C'est un combat que nous menons. Nous sommes convaincus du bien-fondé de notre démarche. J'espère que dans le futur, davantage d'entreprises adopteront le statut d'entreprise à mission. En France, une dizaine de grandes entreprises seulement ont franchi le pas, pour un peu plus de 2000 entreprises au total. L'exemplarité doit d'abord venir des plus grandes entreprises. Le livre est un plaidoyer mais on utilise d'autres moyens. Nous avons par exemple organisé au mois d'avril, au Conseil économique, social et environnemental, une journée du dividende sociétal, pour en démontrer l'intérêt. Je profite des tribunes qui me sont offertes. Je parle régulièrement avec des acteurs publics, ministres, parlementaires, collaborateurs d'élus, et je mets ça en évidence. J'ai d'ailleurs rarement, voire jamais, de détracteurs ! Pourrait-on aller plus loin ? Ce serait sans doute un beau chantier législatif. Mais aujourd'hui, il y a surtout une priorité à reconstruire de la cohésion. Nous tentons de le faire et d'apporter de vraies alternatives. Rien de ce que nous proposons n'est impossible à réaliser. Nous l'avons fait ! On peut dire que c'est une forme de révolution, mais une révolution qu'on a menée, paradoxalement, dans le consensus. La première fois qu'on a parlé de l'entreprise à mission, d'un dividende sociétal, d'une affectation chaque année d'une part de notre résultat net à des opérations d'intérêt commun alors que personne ne nous l'impose, nous avons fait face en interne à nombre d'interrogations. « Comment ça ? Qu'est-ce que c'est que ce truc ? » Eh bien, ce truc est entré aujourd'hui dans nos pratiques normales.

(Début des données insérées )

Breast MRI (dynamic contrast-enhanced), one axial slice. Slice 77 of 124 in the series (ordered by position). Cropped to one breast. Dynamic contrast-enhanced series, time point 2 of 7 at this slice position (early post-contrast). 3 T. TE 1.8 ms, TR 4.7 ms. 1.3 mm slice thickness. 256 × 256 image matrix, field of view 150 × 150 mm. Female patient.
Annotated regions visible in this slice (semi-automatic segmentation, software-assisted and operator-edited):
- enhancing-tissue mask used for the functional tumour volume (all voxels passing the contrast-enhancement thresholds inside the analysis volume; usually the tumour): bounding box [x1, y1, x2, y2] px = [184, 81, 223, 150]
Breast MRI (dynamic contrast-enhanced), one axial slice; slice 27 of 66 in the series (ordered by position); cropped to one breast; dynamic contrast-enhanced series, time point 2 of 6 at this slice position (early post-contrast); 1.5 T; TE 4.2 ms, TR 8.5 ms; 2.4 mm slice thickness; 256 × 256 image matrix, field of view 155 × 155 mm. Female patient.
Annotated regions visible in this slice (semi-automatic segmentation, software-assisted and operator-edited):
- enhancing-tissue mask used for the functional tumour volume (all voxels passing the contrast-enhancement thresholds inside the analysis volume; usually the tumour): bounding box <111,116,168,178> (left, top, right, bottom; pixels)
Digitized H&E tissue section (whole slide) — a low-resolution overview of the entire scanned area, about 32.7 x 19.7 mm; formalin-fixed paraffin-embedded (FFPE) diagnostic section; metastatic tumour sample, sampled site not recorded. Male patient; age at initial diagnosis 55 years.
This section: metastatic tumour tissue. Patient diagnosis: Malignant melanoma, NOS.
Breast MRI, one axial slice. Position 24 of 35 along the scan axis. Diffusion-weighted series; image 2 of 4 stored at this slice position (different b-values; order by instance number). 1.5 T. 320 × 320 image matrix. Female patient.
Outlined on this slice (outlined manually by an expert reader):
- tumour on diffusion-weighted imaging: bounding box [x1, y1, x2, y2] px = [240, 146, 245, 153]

Avec Nicolas Théry, mon prédécesseur à la tête du Crédit Mutuel Alliance, nous avons voulu rompre avec les visions habituelles et nous nous sommes battus sur ce point. Mais nous avons obtenu l'adhésion du corps social. Nos élus mutualistes, nos salariés nous ont remerciés d'avoir écrit ce livre dont ils nous disent qu'il les éclaire et leur donne un cap. De façon anecdotique, mais parlante : en mai, lorsque notre livre est paru, nous avons proposé de l'envoyer aux cent premiers de nos 70 000 salariés qui nous le demanderaient. Nous avons reçu 13 000 messages la première journée. C'est finalement la preuve d'une adhésion de nos équipes, vous ne trouvez pas ? Finalement, on va l'offrir à tous ceux qui l'ont demandé.